Ben Franklin was worried about lotters, moochers and parasites taking down the American democracy at some point in the future? Libertarian blogger Willis Hart is convinced he was...
|Willis Hart: Benjamin Franklin to the Modern Progressives... "A democracy cannot exist as a permanent form of government. It can only exist until the voters discover that they can vote themselves largess from the public treasury. From that moment on, the majority always votes for the candidates promising the most benefits from the public treasury with the result that a democracy always collapses over loose fiscal policy, always followed by a dictatorship.|
The average age of the world's greatest civilizations has been about 200 years. These nations have progressed through this sequence: From bondage to spiritual faith; From spiritual faith to great courage; From courage to liberty; From liberty to abundance; From abundance to selfishness; From selfishness to apathy; From apathy to dependence; From dependence back into bondage".
Yeah, I would say that we're pretty far along that sequence. (1/18/2015 AT 8:06pm).
So, Willis thinks Ben Franklin was the Ayn Rand of his day? Yeah, I don't think so either. Mainly because the isn't genuine. Apparently it's a quote (or a version of a quote) that has been making the rounds among Conservatives for some time.
Here is an excerpt from an article that debunks Rightwing attribution of this quote to a number of people who never said it. And tracks down who actually said it.
|David Wagner writing for "The Wire": none of the men cited above wrote these words [preceding has tweets from Conservatives attributing quote to De Tocqueville and Franklin... among others]. Atlanta, Georgia-based lawyer and politician Loren Collins heard the aphorism so often that he decided to do some research into its origins. He was able to trace the first known usage of the quote to a 1951 column by Daily Oklahoman newspaperman Elmer T. Peterson, who cites Alexander Fraser Tytler... as the original author.|
Tytler was a Scottish professor, lawyer, and Lord who lived during the American experiment's infancy. He wrote many skeptical takes on democracy, but the quote being passed around by conservatives right now wasn't one of them. The passage, "appears in no published work of Tytler's", according to Collins' research. Writing for the Freakonomics blog, Fred Shapiro was also unable to find anything like this in Tytler's works. And if anyone knows a thing or two about proper quote attribution, it's Shapiro, the editor of the Yale Book of Quotations. (Sorry, Conservatives, De Tocqueville Did Not Call the 2012 Election, 11/18/2012).

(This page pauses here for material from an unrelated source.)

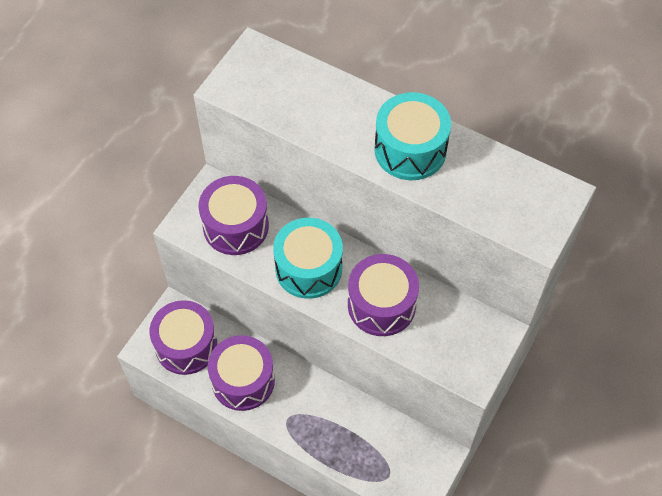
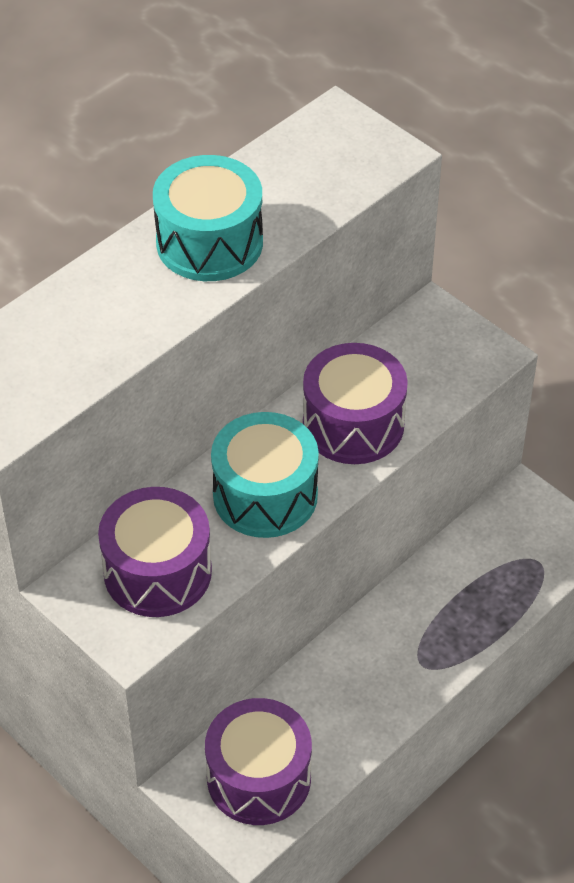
camera: 75 degrees left, 10 degrees down
(243, 381) = (343, 710): purple drum -> none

So, who actually said it? Looks like Oklahoman newspaperman Elmer T. Peterson fabricated the quote and falsely attributed it to Alexander Fraser Tytler.
In addition, the Wikiquote page for Benjamin Franklin lists this under "misattributed". Which makes sense, given that the original fabricator used it to argue against democracy. So it's obviously something Franklin, one of the Founding Fathers that created our democracy, would never have said.

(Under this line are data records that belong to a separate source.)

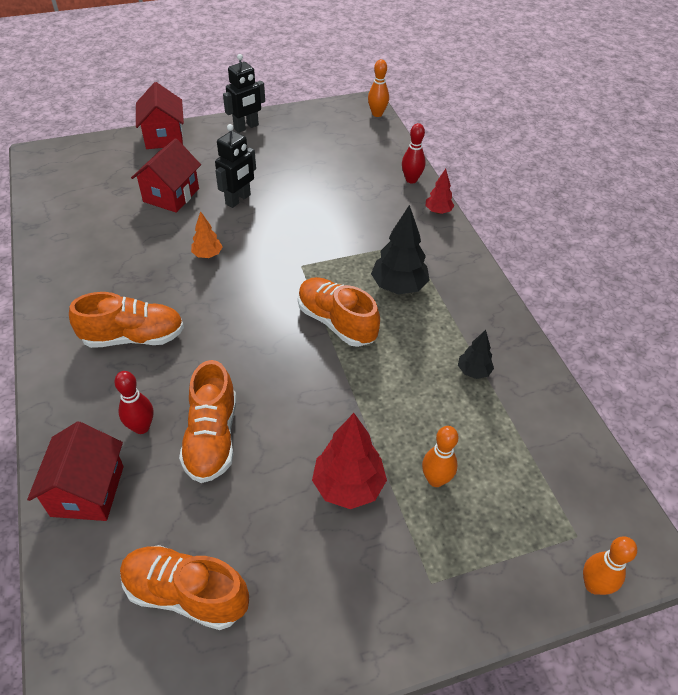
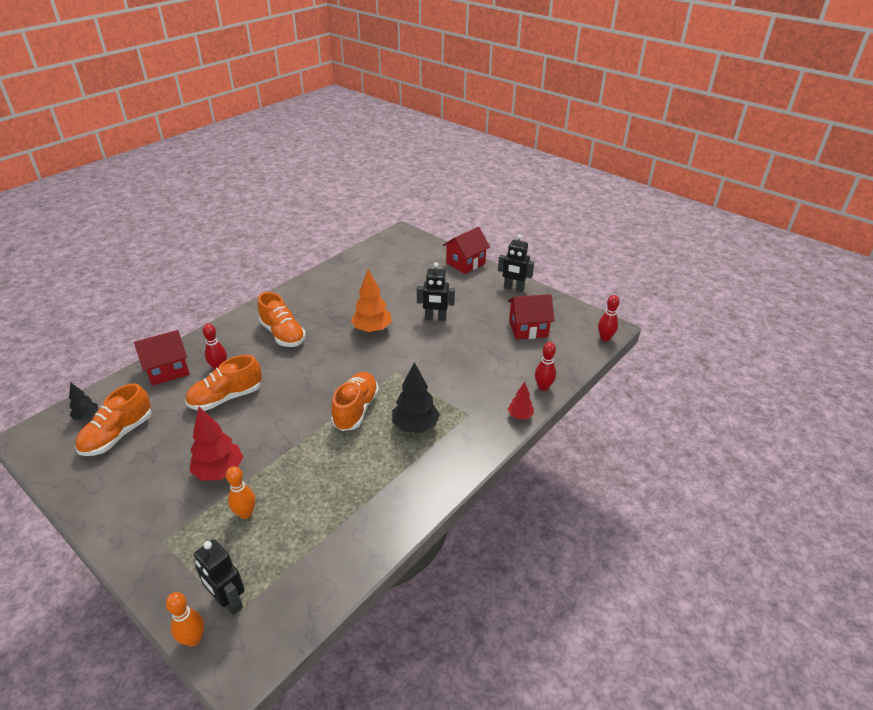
camera: 60 degrees right, 10 degrees down
(171, 195) = (413, 291): red house -> red house (528, 329)
(186, 593) = (118, 435): orange shoe -> orange shoe turned 135 degrees counterclockwise
(207, 255) = (372, 329): orange tree -> orange tree, size x1.78
(377, 114) = (605, 338): orange bowling pin -> red bowling pin
(473, 371) = (358, 499): black tree -> black tree (87, 417)
(556, 535) = (228, 601): none -> black robot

Huh, I wonder what that says about Willis... that he buys (hook, line and sinker) a fake quote that originated from someone who "wrote many skeptical takes on democracy"? Perhaps Willis is skeptical of democracy himself? Maybe this explains why he constantly argues for plutocracy?
Does Willis believe America would best be governed by a council of "wise" wealthy people? He'd likely deny this. But one thing the fascist tool can't deny is that he is virulently anti-Progressive... as, in his mind it's Progressives who "vote themselves largess from the public treasury"... an action that will lead to the collapse of our democracy.
But, if our democracy does eventually collapse, what will be the cause? Providing for the needs of The People - or - kowtowing to the wealthy special interests? Yeah, I think it's definitely the later. And that THAT is the sequence we're pretty far along on.